Trecho do documento
A inclusão da tilápia na Lista Nacional Oficial de Espécies Exóticas Invasoras provocou discussões significativas no Brasil. A decisão foi anunciada pela Comissão Nacional de Biodiversidade (Conabio) no início de novembro, desencadeando preocupações entre os produtores locais devido a possíveis restrições no cultivo do pescado.
A tilápia é crucial para a aquicultura brasileira, representando aproximadamente 68% da produção de peixes cultivados no país. Esta produção é uma fonte vital de emprego e renda, especialmente nas regiões Norte e Centro-Oeste.
O Ministério do Meio Ambiente esclareceu que a medida possui caráter preventivo e não interfere diretamente no cultivo comercial já autorizado pelo Ibama. Entretanto, produtores temem que a classificação como espécie invasora possa resultar em burocracia adicional e novas exigências para o licenciamento ambiental, afetando negativamente o setor.
Controle
A inclusão justifica-se pelo potencial da tilápia de causar desequilíbrios ecológicos ao competir com espécies nativas, uma vez que é originária do Rio Nilo. Medidas sugeridas para minimizar a dispersão incluem técnicas de manejo como a reversão sexual e o uso de barreiras físicas em viveiros, reduzindo o risco de escape para rios e lagos.
Setor produtivo em alerta
Os representantes do setor expressam preocupações sobre possíveis medidas restritivas adicionais por parte das legislações estaduais ou municipais.
O tema será abordado em reuniões futuras da Conabio previstas para novembro. A Comissão de Agricultura da Câmara já convidou a ministra Marina Silva para esclarecer a inclusão da tilápia na lista.

Tarefa prática
Relacione todos os órgãos e instituições públicas mencionados no texto sobre a tilápia. A listagem abaixo é material à parte, independente do texto.

Entradas listadas

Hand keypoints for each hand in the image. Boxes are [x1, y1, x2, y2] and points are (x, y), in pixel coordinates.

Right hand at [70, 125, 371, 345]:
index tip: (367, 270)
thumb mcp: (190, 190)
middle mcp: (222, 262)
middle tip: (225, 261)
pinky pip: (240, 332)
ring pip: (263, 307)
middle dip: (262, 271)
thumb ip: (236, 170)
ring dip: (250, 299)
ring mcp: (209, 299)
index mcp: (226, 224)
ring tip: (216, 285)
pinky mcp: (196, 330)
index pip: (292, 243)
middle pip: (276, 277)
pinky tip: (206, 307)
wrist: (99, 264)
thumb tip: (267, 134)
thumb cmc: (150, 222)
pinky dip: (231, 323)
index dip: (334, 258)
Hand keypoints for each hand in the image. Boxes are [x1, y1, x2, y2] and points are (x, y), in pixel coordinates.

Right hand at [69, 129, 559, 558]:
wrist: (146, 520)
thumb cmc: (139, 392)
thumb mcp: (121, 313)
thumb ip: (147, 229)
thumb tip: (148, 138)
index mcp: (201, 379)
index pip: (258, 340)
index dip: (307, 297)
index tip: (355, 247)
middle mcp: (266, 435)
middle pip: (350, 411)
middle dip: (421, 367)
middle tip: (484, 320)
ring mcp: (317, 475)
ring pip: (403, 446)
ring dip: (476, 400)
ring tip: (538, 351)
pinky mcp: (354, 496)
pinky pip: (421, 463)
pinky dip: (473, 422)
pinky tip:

Exercício resolvido
- Comissão Nacional de Biodiversidade (Conabio)
- Ministério do Meio Ambiente
- Ibama
- Comissão de Agricultura da Câmara